Dataset items:
=======
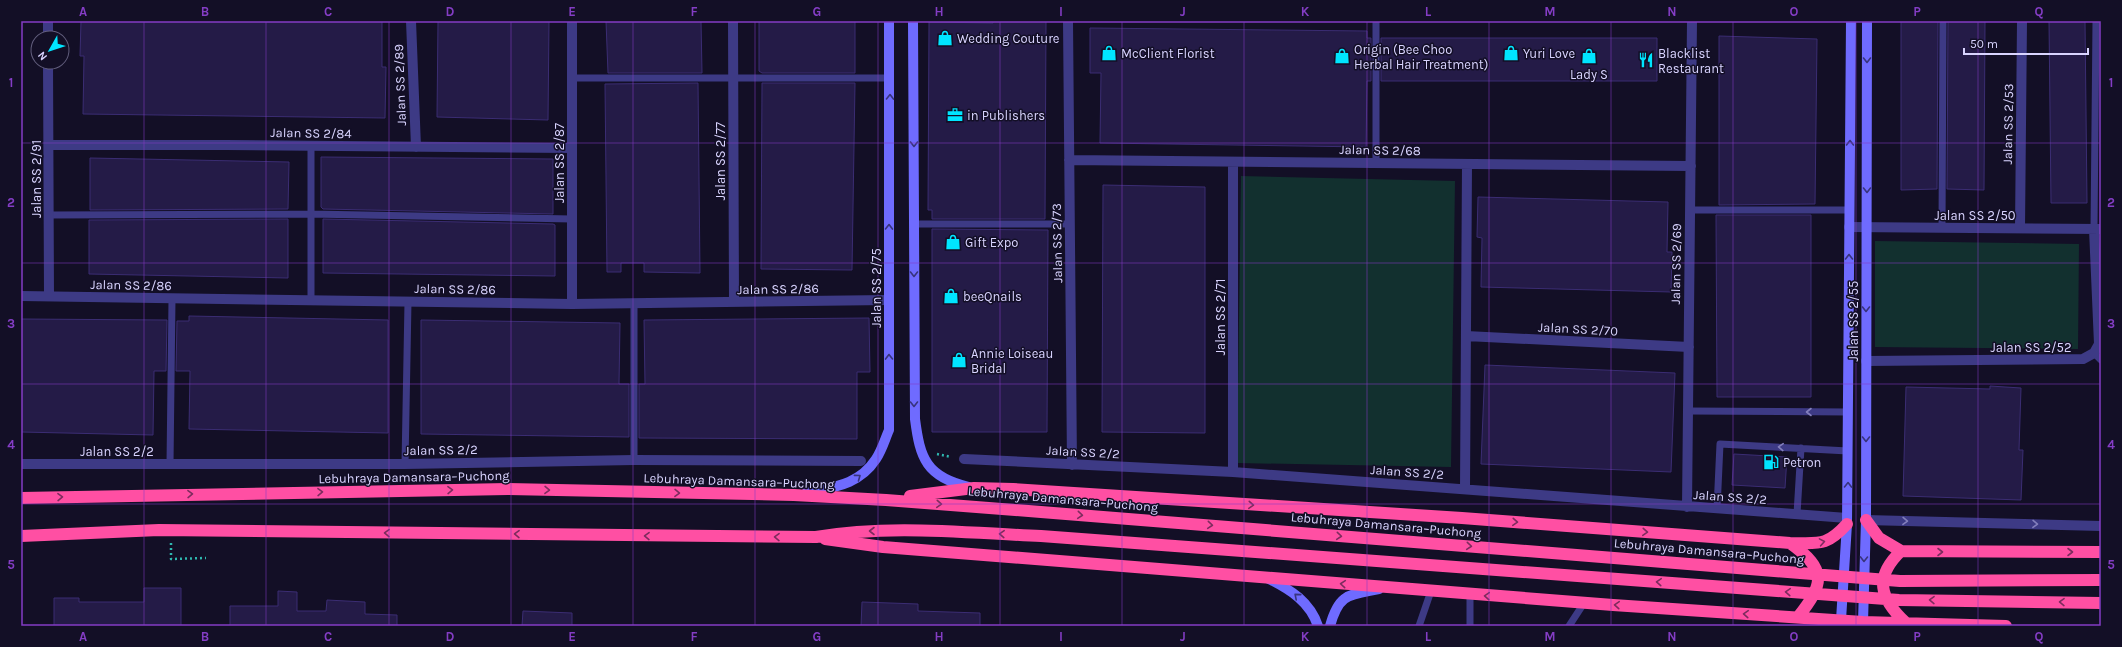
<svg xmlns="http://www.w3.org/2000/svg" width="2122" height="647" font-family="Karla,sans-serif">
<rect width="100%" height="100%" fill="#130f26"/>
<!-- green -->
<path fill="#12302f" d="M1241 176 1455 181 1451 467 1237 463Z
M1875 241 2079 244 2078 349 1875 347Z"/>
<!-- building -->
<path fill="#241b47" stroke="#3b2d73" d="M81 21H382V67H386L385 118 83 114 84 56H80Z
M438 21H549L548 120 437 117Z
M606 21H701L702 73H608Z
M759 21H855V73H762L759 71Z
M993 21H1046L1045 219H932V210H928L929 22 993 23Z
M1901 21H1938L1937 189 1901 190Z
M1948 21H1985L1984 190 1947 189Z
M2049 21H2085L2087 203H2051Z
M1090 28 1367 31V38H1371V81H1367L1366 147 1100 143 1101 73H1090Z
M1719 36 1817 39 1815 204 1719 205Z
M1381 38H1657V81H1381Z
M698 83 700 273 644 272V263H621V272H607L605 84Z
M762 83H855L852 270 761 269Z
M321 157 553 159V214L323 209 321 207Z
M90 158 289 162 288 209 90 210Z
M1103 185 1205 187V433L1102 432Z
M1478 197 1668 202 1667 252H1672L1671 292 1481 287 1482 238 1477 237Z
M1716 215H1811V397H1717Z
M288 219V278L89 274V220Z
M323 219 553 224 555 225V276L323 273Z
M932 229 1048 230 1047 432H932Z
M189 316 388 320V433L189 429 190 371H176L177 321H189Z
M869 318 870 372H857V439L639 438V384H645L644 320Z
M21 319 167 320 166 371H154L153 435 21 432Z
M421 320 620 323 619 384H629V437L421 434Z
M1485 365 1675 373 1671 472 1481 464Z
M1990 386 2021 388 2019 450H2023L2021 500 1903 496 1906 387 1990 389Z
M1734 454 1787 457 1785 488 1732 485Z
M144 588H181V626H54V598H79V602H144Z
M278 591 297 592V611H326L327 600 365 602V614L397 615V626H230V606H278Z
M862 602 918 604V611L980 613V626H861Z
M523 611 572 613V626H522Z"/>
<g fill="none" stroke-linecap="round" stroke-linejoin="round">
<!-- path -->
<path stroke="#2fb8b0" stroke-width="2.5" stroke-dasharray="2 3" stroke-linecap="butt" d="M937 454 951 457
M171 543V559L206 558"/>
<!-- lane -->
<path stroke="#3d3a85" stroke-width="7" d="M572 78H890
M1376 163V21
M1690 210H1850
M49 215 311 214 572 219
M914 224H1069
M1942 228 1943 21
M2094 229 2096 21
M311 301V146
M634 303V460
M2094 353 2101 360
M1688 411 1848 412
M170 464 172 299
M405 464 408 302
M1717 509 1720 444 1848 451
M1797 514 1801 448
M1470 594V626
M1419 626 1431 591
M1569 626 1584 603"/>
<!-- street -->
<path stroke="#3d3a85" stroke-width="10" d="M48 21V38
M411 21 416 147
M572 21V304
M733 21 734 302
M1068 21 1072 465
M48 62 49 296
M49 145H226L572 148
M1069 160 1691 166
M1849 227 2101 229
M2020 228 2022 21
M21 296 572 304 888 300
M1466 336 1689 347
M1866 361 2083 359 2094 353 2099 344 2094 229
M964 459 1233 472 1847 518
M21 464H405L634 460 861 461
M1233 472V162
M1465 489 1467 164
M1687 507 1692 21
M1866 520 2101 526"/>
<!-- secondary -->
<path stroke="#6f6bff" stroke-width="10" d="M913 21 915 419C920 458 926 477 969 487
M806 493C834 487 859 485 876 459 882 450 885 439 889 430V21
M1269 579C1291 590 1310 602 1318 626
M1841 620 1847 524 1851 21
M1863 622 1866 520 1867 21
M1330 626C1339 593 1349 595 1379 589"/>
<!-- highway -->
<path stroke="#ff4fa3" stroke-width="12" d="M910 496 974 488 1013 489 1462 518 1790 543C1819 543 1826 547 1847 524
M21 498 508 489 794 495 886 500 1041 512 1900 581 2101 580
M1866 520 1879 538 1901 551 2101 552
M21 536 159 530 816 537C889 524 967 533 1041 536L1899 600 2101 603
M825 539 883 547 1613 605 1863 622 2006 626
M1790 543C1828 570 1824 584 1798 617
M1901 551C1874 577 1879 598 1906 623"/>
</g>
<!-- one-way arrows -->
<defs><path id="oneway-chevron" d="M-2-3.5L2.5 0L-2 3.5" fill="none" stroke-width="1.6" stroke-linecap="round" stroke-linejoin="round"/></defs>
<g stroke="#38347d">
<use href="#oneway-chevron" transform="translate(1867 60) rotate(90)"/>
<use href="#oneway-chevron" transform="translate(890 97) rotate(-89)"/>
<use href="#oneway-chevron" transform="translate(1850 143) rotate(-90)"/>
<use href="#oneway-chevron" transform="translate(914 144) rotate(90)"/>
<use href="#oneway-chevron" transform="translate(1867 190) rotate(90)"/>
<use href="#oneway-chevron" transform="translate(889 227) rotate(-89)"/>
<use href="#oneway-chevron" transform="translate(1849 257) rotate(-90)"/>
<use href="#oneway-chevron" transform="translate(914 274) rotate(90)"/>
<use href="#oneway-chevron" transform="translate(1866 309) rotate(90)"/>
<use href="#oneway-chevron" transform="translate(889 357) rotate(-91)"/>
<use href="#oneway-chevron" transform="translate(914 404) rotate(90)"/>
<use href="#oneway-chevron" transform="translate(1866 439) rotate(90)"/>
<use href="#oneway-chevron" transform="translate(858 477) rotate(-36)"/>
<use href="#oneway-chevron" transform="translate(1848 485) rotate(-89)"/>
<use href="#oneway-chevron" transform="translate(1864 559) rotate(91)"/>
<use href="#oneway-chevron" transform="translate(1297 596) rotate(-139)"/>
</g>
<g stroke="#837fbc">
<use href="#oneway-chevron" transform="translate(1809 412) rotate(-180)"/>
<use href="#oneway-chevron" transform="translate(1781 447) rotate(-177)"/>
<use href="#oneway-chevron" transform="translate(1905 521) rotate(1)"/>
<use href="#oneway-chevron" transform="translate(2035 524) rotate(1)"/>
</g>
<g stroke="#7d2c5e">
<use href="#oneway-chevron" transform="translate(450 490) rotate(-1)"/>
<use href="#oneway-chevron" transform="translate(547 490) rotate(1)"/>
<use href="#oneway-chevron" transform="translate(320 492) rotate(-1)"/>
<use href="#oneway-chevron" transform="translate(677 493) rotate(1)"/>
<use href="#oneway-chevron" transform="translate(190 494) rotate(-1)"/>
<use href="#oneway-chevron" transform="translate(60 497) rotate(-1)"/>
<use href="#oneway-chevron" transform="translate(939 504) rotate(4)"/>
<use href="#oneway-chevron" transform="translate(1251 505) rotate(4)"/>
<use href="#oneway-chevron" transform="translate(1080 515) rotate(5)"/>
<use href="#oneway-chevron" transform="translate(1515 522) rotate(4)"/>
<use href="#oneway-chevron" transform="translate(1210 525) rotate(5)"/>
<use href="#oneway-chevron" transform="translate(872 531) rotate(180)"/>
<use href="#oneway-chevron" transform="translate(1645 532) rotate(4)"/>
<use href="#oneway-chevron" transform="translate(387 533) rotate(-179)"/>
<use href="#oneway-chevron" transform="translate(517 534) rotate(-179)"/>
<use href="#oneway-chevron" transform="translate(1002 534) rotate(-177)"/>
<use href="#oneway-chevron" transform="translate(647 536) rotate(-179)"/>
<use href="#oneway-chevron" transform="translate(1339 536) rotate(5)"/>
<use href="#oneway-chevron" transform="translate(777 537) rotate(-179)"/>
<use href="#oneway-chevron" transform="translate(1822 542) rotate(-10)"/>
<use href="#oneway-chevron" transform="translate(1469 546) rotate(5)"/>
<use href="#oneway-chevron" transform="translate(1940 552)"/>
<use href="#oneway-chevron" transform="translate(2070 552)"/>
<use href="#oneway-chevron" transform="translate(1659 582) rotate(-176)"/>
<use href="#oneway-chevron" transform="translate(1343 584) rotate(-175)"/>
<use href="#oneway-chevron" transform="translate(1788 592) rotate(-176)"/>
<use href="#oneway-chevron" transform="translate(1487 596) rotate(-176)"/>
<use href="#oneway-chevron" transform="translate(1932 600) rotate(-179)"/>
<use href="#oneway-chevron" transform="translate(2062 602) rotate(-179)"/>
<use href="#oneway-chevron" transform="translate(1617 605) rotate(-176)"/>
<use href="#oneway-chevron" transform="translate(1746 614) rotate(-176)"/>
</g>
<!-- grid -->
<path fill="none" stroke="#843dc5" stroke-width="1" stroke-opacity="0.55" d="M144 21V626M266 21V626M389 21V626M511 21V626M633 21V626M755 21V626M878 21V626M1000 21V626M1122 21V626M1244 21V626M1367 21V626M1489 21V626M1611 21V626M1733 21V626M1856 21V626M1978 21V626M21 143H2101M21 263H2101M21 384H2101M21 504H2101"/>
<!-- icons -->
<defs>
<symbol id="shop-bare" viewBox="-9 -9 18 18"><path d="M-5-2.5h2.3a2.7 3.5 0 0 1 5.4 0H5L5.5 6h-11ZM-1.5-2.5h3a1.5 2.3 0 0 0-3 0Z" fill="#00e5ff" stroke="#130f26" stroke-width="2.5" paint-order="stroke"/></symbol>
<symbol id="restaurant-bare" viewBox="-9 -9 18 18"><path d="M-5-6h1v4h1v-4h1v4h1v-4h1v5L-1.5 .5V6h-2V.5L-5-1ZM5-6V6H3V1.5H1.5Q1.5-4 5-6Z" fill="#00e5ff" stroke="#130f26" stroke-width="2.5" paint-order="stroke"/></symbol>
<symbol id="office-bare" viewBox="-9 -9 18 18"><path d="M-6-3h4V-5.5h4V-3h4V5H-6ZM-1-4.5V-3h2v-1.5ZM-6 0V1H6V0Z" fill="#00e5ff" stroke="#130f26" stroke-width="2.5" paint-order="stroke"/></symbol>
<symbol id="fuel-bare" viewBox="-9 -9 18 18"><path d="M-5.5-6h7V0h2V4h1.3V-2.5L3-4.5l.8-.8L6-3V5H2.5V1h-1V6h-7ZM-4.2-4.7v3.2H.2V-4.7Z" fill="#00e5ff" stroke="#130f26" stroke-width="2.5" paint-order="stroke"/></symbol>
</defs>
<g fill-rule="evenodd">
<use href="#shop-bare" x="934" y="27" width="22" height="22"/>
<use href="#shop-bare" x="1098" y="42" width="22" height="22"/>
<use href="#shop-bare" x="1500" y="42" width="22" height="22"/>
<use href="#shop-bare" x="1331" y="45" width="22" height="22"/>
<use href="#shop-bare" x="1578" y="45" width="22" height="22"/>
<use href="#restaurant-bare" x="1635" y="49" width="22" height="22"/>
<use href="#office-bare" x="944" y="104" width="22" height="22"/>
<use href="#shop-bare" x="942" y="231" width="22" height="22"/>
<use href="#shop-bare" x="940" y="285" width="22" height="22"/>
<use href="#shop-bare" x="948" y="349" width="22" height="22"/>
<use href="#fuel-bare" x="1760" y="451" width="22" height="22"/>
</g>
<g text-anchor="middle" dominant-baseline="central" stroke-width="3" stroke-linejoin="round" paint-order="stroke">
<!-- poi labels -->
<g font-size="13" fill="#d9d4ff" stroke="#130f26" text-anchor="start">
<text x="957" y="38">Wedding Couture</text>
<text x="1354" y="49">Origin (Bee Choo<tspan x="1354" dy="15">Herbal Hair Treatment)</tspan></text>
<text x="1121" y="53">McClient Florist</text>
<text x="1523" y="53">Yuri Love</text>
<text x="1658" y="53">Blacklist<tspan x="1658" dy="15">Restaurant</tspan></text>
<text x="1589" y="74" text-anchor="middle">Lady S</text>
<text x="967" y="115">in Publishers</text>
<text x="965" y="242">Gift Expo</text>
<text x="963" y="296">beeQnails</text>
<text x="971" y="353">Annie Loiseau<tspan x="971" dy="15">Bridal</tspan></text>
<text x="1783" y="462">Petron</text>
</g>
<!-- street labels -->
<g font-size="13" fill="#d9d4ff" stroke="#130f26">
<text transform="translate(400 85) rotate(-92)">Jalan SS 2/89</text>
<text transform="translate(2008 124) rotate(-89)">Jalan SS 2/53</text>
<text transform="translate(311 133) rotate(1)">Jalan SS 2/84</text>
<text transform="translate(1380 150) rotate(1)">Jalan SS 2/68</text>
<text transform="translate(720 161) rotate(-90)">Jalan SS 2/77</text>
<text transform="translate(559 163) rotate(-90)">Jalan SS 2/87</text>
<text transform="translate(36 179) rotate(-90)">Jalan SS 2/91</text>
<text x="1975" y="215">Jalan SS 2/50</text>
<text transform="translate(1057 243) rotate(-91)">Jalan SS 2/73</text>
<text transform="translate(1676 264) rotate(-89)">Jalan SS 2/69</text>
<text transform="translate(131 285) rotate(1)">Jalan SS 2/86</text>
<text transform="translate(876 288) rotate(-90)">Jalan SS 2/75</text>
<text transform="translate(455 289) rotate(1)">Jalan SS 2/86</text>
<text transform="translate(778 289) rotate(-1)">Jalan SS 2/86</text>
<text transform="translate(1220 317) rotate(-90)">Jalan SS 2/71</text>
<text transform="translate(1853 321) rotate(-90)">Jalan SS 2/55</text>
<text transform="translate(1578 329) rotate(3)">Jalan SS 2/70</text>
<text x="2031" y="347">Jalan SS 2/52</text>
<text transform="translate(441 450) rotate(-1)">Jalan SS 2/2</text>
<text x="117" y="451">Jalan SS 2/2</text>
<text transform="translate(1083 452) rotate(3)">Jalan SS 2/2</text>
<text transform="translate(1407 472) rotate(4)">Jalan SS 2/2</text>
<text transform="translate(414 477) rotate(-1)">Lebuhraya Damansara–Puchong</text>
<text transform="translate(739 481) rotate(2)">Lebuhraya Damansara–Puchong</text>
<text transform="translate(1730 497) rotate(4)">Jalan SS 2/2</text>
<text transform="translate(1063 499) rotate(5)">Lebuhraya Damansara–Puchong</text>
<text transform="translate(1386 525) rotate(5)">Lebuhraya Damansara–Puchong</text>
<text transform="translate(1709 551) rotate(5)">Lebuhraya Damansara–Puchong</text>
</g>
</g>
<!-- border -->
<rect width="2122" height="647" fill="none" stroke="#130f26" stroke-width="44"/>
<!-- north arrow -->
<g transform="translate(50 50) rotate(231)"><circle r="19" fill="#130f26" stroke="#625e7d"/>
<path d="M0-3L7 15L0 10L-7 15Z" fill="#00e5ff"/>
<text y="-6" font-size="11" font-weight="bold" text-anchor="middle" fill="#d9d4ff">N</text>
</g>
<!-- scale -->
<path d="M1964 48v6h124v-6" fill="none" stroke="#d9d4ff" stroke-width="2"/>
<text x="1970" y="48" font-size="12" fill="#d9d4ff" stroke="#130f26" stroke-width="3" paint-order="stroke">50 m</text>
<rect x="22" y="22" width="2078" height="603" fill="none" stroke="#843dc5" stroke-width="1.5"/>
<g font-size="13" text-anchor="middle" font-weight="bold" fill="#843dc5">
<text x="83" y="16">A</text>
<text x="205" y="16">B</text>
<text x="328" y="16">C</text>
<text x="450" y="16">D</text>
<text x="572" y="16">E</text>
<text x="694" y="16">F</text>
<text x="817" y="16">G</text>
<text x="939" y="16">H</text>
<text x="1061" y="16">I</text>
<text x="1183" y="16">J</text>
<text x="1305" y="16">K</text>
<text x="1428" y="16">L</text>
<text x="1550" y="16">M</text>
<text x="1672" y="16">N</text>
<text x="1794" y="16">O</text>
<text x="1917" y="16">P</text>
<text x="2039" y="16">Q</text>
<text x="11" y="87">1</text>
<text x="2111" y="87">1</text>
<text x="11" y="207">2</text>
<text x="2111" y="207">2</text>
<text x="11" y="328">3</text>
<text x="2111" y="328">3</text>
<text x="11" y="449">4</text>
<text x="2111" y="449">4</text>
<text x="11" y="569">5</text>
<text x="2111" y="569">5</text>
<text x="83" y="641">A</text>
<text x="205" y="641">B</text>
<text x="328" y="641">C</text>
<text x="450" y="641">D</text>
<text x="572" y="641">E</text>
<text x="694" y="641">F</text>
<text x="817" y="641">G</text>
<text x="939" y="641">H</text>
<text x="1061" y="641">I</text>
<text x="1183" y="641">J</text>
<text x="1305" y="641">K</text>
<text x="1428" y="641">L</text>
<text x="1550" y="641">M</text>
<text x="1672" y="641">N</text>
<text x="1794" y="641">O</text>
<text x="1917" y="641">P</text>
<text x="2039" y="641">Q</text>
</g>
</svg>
=======
• [WORK ORDER]: Beginning at the line with "M1090 28 1367" and ending at the line with "M21 296 572 304 888 300", reproduce each line of the data above exactly, and add no other lines.

• [TASK ANSWER]:
M1090 28 1367 31V38H1371V81H1367L1366 147 1100 143 1101 73H1090Z
M1719 36 1817 39 1815 204 1719 205Z
M1381 38H1657V81H1381Z
M698 83 700 273 644 272V263H621V272H607L605 84Z
M762 83H855L852 270 761 269Z
M321 157 553 159V214L323 209 321 207Z
M90 158 289 162 288 209 90 210Z
M1103 185 1205 187V433L1102 432Z
M1478 197 1668 202 1667 252H1672L1671 292 1481 287 1482 238 1477 237Z
M1716 215H1811V397H1717Z
M288 219V278L89 274V220Z
M323 219 553 224 555 225V276L323 273Z
M932 229 1048 230 1047 432H932Z
M189 316 388 320V433L189 429 190 371H176L177 321H189Z
M869 318 870 372H857V439L639 438V384H645L644 320Z
M21 319 167 320 166 371H154L153 435 21 432Z
M421 320 620 323 619 384H629V437L421 434Z
M1485 365 1675 373 1671 472 1481 464Z
M1990 386 2021 388 2019 450H2023L2021 500 1903 496 1906 387 1990 389Z
M1734 454 1787 457 1785 488 1732 485Z
M144 588H181V626H54V598H79V602H144Z
M278 591 297 592V611H326L327 600 365 602V614L397 615V626H230V606H278Z
M862 602 918 604V611L980 613V626H861Z
M523 611 572 613V626H522Z"/>
<g fill="none" stroke-linecap="round" stroke-linejoin="round">
<!-- path -->
<path stroke="#2fb8b0" stroke-width="2.5" stroke-dasharray="2 3" stroke-linecap="butt" d="M937 454 951 457
M171 543V559L206 558"/>
<!-- lane -->
<path stroke="#3d3a85" stroke-width="7" d="M572 78H890
M1376 163V21
M1690 210H1850
M49 215 311 214 572 219
M914 224H1069
M1942 228 1943 21
M2094 229 2096 21
M311 301V146
M634 303V460
M2094 353 2101 360
M1688 411 1848 412
M170 464 172 299
M405 464 408 302
M1717 509 1720 444 1848 451
M1797 514 1801 448
M1470 594V626
M1419 626 1431 591
M1569 626 1584 603"/>
<!-- street -->
<path stroke="#3d3a85" stroke-width="10" d="M48 21V38
M411 21 416 147
M572 21V304
M733 21 734 302
M1068 21 1072 465
M48 62 49 296
M49 145H226L572 148
M1069 160 1691 166
M1849 227 2101 229
M2020 228 2022 21
M21 296 572 304 888 300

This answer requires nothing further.